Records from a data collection
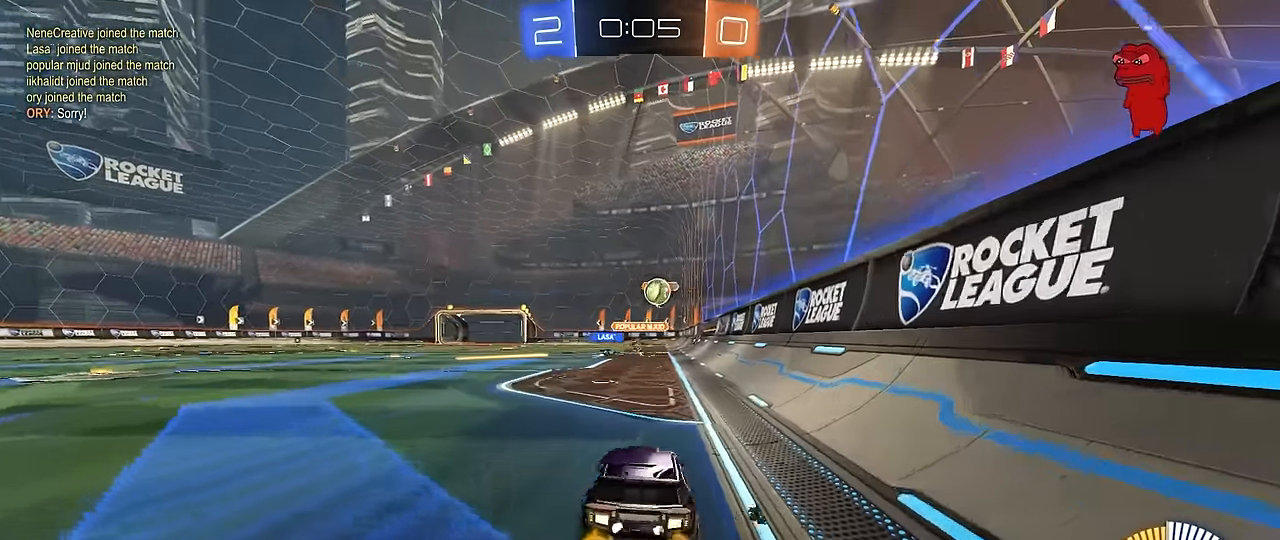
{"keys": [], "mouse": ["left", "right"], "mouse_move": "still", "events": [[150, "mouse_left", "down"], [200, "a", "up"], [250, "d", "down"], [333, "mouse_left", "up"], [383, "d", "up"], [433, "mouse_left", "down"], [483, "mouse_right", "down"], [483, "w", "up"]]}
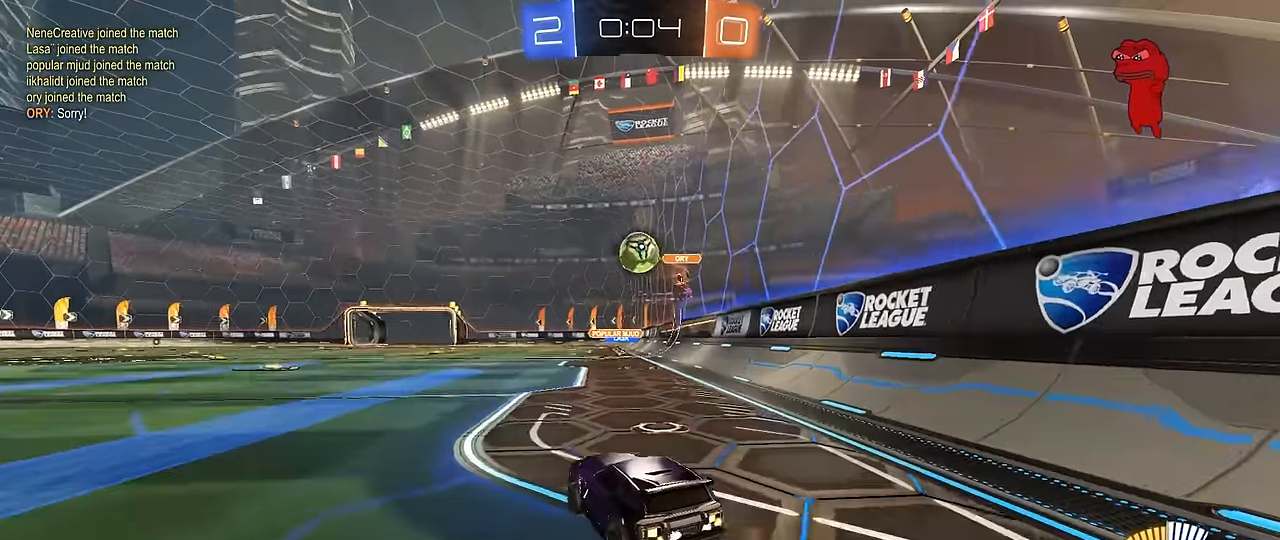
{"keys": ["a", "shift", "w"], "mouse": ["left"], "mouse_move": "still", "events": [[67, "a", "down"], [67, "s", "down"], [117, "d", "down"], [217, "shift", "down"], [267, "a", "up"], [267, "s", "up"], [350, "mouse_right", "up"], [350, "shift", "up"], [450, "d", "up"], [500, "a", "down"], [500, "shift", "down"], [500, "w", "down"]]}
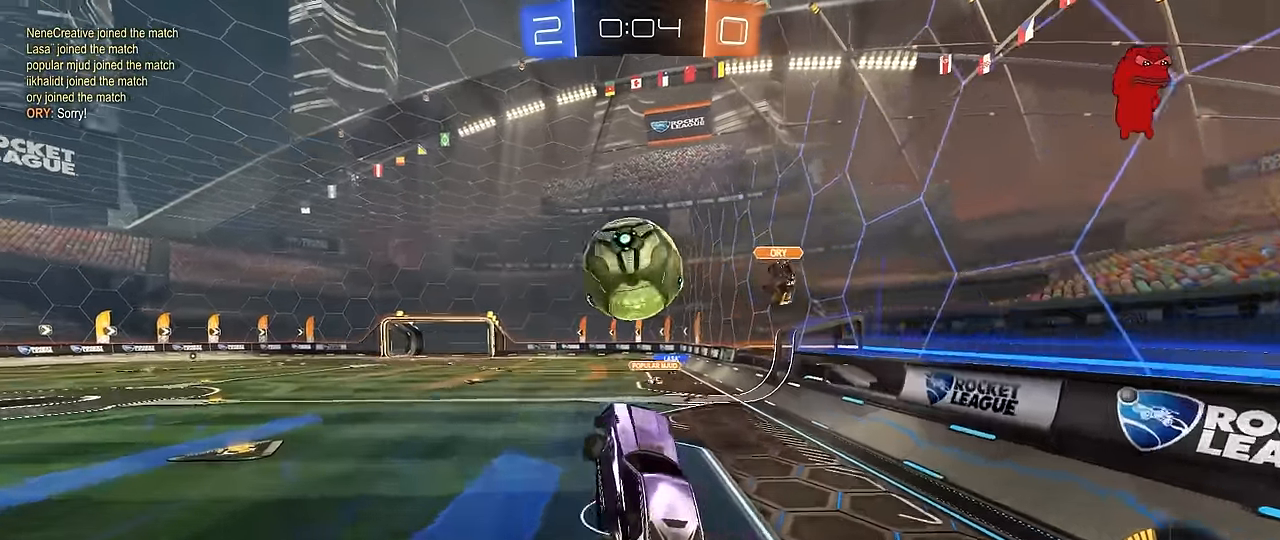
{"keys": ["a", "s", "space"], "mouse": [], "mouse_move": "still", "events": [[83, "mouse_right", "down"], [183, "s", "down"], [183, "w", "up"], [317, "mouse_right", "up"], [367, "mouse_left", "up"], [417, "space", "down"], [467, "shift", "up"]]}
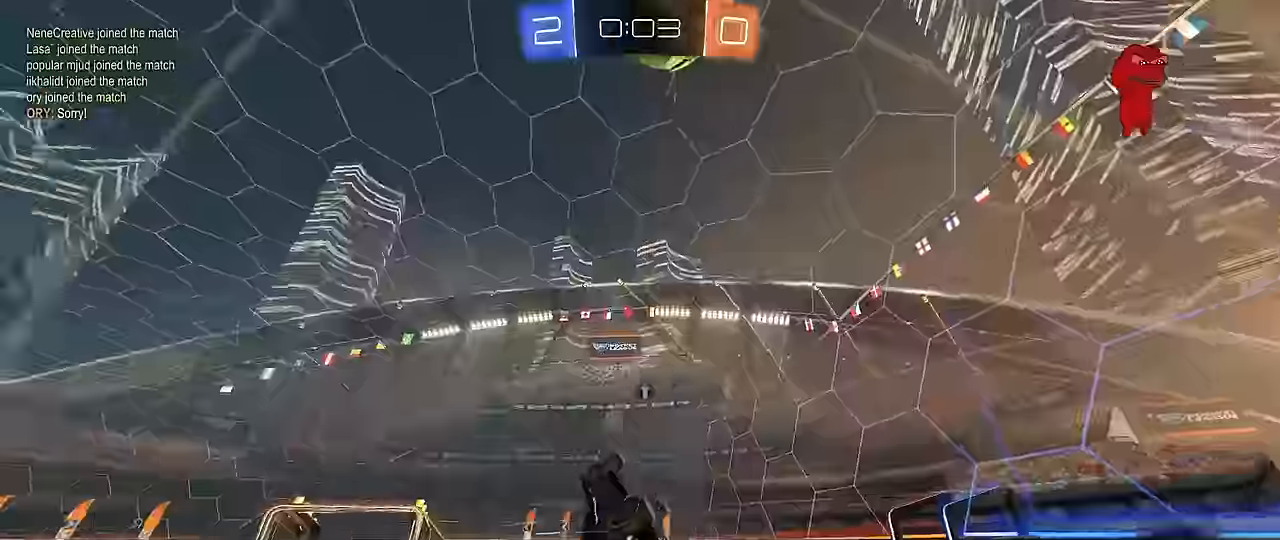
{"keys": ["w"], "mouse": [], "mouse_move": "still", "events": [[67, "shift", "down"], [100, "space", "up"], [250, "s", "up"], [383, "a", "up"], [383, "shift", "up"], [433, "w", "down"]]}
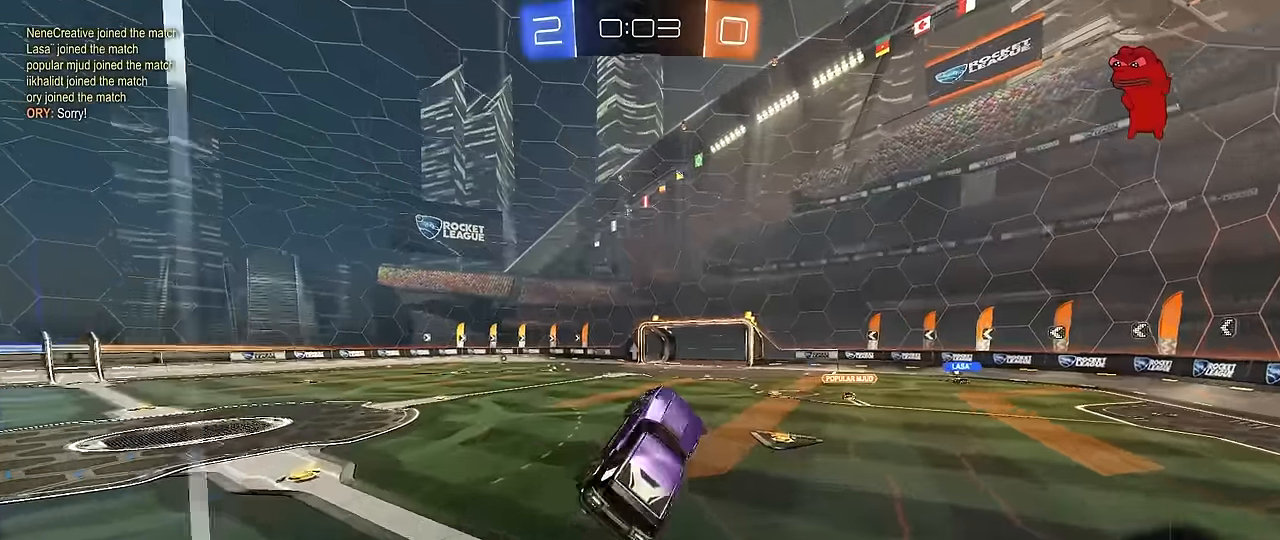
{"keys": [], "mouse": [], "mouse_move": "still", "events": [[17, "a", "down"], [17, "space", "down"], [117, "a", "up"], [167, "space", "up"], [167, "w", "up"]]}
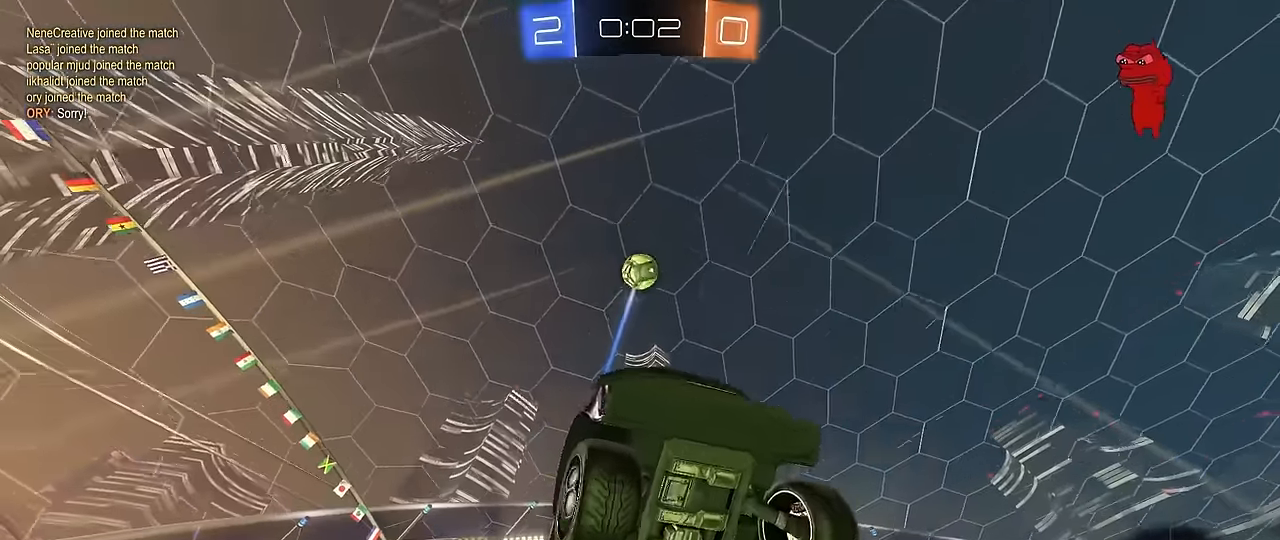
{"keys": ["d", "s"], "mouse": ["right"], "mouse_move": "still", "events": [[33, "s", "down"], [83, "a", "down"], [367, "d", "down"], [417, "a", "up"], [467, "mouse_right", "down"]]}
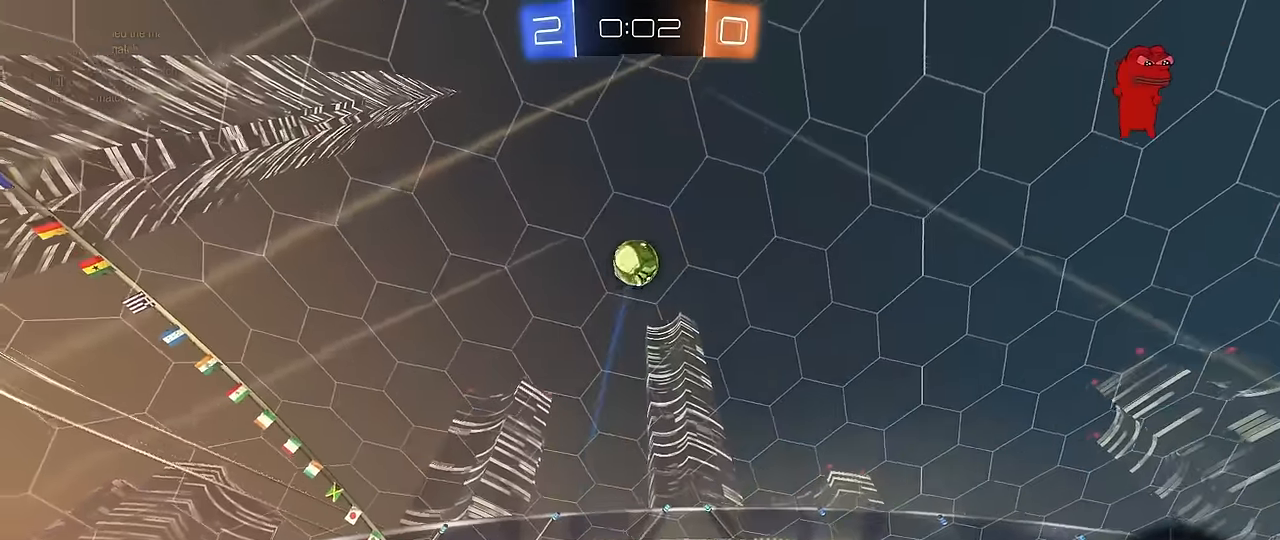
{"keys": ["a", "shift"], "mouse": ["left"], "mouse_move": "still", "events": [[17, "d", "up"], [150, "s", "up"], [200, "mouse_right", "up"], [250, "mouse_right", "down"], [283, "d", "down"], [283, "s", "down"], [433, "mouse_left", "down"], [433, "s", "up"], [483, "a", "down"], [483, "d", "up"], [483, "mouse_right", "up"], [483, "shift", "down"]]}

■ Task details
Drop every picture and repeat the rest of the entries exactly.

■ Problem solution
{"keys": [], "mouse": ["left", "right"], "mouse_move": "still", "events": [[150, "mouse_left", "down"], [200, "a", "up"], [250, "d", "down"], [333, "mouse_left", "up"], [383, "d", "up"], [433, "mouse_left", "down"], [483, "mouse_right", "down"], [483, "w", "up"]]}
{"keys": ["a", "shift", "w"], "mouse": ["left"], "mouse_move": "still", "events": [[67, "a", "down"], [67, "s", "down"], [117, "d", "down"], [217, "shift", "down"], [267, "a", "up"], [267, "s", "up"], [350, "mouse_right", "up"], [350, "shift", "up"], [450, "d", "up"], [500, "a", "down"], [500, "shift", "down"], [500, "w", "down"]]}
{"keys": ["a", "s", "space"], "mouse": [], "mouse_move": "still", "events": [[83, "mouse_right", "down"], [183, "s", "down"], [183, "w", "up"], [317, "mouse_right", "up"], [367, "mouse_left", "up"], [417, "space", "down"], [467, "shift", "up"]]}
{"keys": ["w"], "mouse": [], "mouse_move": "still", "events": [[67, "shift", "down"], [100, "space", "up"], [250, "s", "up"], [383, "a", "up"], [383, "shift", "up"], [433, "w", "down"]]}
{"keys": [], "mouse": [], "mouse_move": "still", "events": [[17, "a", "down"], [17, "space", "down"], [117, "a", "up"], [167, "space", "up"], [167, "w", "up"]]}
{"keys": ["d", "s"], "mouse": ["right"], "mouse_move": "still", "events": [[33, "s", "down"], [83, "a", "down"], [367, "d", "down"], [417, "a", "up"], [467, "mouse_right", "down"]]}
{"keys": ["a", "shift"], "mouse": ["left"], "mouse_move": "still", "events": [[17, "d", "up"], [150, "s", "up"], [200, "mouse_right", "up"], [250, "mouse_right", "down"], [283, "d", "down"], [283, "s", "down"], [433, "mouse_left", "down"], [433, "s", "up"], [483, "a", "down"], [483, "d", "up"], [483, "mouse_right", "up"], [483, "shift", "down"]]}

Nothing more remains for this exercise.